Data supplied:
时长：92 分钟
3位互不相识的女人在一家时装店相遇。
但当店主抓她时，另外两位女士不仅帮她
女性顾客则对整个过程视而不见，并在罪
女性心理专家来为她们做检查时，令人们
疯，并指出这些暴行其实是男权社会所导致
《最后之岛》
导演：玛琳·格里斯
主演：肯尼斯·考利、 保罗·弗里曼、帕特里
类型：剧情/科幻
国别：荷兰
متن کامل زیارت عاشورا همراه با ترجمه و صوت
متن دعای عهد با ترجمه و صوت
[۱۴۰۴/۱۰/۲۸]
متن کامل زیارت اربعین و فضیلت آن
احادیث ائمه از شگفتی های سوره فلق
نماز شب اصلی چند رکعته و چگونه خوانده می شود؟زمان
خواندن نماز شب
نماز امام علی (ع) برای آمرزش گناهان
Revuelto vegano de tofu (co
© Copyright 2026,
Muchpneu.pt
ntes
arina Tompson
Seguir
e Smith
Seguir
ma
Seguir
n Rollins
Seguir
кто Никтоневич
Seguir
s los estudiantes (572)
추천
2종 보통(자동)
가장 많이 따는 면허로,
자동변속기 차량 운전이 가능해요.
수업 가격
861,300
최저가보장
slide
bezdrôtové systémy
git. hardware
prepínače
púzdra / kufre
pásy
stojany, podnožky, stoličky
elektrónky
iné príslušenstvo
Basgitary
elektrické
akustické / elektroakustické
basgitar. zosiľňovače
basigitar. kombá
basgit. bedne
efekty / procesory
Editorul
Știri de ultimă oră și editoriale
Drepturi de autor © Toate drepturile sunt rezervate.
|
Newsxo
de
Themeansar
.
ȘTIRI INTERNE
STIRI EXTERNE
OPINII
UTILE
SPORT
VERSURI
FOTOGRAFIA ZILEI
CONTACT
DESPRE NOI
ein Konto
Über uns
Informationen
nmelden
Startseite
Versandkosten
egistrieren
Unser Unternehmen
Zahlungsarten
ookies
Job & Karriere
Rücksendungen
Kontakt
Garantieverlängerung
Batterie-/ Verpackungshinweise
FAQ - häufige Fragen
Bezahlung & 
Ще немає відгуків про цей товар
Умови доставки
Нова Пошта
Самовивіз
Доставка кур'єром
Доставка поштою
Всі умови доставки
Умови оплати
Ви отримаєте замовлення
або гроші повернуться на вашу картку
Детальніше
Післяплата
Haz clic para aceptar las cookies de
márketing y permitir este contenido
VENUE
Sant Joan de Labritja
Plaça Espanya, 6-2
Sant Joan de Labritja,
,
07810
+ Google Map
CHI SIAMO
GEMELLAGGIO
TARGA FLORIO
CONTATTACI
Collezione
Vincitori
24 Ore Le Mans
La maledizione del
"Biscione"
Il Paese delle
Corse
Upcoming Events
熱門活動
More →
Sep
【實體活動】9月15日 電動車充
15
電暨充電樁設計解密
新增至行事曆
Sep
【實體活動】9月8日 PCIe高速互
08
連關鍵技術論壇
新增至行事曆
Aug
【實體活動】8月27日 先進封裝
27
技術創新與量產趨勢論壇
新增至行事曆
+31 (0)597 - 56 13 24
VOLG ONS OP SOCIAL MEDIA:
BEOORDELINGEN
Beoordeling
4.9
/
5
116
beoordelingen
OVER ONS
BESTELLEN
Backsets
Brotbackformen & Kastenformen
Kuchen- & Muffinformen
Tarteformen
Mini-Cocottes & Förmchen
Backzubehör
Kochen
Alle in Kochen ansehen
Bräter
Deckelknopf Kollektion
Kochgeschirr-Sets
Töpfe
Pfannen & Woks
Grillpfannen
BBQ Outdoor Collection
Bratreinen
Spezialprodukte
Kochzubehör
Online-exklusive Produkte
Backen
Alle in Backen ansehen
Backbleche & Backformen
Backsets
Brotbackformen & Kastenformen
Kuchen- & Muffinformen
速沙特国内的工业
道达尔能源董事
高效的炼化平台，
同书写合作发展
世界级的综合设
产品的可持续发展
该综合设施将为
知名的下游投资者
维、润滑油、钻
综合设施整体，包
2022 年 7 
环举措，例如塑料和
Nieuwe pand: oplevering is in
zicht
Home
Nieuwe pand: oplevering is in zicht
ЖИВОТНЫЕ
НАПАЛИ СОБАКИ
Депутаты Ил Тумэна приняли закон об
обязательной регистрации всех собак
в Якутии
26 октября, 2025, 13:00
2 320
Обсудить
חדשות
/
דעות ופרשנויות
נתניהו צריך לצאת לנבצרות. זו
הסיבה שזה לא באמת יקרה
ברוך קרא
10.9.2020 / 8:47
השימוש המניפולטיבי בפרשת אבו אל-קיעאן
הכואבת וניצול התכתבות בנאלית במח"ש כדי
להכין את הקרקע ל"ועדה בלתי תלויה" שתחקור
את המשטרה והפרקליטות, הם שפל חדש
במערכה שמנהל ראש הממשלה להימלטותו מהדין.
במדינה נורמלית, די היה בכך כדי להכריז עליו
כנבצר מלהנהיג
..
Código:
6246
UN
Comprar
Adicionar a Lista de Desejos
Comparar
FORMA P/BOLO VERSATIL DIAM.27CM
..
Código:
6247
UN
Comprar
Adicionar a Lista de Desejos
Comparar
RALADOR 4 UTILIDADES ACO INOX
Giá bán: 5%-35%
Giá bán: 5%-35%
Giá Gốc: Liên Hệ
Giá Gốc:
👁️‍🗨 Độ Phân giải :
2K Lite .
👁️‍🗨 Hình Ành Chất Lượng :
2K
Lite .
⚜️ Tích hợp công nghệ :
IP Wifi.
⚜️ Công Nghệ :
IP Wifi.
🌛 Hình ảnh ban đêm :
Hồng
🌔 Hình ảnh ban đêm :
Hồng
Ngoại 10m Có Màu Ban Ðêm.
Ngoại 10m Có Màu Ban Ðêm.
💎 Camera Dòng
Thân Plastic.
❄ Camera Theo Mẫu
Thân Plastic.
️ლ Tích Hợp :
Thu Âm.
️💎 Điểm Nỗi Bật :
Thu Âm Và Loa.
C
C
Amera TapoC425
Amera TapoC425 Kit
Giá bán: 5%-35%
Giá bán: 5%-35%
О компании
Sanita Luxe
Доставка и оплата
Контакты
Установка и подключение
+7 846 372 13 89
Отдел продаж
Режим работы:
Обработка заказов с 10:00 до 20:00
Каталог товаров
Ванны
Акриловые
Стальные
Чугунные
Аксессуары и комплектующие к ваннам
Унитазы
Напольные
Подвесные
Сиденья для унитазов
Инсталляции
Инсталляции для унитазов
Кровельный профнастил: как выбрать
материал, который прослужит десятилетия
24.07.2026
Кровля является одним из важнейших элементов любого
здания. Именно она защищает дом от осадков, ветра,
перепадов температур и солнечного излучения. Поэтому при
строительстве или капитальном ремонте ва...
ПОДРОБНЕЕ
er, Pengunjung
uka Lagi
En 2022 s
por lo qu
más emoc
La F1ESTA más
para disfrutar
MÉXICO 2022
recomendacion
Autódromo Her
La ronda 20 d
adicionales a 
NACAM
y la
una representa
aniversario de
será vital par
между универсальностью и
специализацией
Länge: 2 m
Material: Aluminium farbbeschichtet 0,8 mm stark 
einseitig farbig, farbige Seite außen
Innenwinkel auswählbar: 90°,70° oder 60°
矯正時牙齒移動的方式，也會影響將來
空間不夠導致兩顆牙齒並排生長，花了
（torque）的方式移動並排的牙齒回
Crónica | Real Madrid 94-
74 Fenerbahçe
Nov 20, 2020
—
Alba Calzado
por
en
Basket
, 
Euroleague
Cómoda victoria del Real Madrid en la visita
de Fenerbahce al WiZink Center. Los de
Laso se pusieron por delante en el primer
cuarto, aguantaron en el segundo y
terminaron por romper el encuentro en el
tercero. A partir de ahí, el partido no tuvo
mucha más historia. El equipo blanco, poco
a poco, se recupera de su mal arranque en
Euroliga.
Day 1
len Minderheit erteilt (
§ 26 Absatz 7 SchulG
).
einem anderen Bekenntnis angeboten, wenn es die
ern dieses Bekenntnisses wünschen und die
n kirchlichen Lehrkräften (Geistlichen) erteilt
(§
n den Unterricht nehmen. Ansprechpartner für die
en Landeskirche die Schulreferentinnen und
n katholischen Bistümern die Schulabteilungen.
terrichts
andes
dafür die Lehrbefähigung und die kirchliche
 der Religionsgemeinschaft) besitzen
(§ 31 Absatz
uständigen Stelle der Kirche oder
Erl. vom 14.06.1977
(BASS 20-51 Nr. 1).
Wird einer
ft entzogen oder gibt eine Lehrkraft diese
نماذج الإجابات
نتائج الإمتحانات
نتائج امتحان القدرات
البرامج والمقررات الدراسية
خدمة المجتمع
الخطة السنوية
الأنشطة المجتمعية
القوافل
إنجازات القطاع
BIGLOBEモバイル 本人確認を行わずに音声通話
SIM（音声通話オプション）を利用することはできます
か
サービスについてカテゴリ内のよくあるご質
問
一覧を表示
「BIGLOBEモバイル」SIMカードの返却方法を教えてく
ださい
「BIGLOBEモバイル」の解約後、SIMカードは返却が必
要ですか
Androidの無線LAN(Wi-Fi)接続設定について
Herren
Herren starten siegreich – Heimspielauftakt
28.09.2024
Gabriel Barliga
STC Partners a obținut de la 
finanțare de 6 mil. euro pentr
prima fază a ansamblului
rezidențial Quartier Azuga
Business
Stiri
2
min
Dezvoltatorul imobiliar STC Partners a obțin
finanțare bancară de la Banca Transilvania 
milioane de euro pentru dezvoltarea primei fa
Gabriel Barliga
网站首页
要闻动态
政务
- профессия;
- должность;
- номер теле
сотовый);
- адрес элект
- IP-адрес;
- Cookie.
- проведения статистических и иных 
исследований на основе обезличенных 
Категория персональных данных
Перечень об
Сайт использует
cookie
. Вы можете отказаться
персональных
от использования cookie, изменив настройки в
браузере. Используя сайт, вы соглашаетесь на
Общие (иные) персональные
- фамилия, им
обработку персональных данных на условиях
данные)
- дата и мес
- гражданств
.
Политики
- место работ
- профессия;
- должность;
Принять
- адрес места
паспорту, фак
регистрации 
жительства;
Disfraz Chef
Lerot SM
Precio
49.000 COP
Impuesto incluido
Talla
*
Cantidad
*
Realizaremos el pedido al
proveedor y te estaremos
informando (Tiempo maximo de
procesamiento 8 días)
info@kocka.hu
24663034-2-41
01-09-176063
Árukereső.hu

What to produce:
Give the exact lines, and only those, from the line containing "Hình Ành Chất" through the line containing "Sanita Luxe" in the entries above.

Result of the task:
👁️‍🗨 Hình Ành Chất Lượng :
2K
Lite .
⚜️ Tích hợp công nghệ :
IP Wifi.
⚜️ Công Nghệ :
IP Wifi.
🌛 Hình ảnh ban đêm :
Hồng
🌔 Hình ảnh ban đêm :
Hồng
Ngoại 10m Có Màu Ban Ðêm.
Ngoại 10m Có Màu Ban Ðêm.
💎 Camera Dòng
Thân Plastic.
❄ Camera Theo Mẫu
Thân Plastic.
️ლ Tích Hợp :
Thu Âm.
️💎 Điểm Nỗi Bật :
Thu Âm Và Loa.
C
C
Amera TapoC425
Amera TapoC425 Kit
Giá bán: 5%-35%
Giá bán: 5%-35%
О компании
Sanita Luxe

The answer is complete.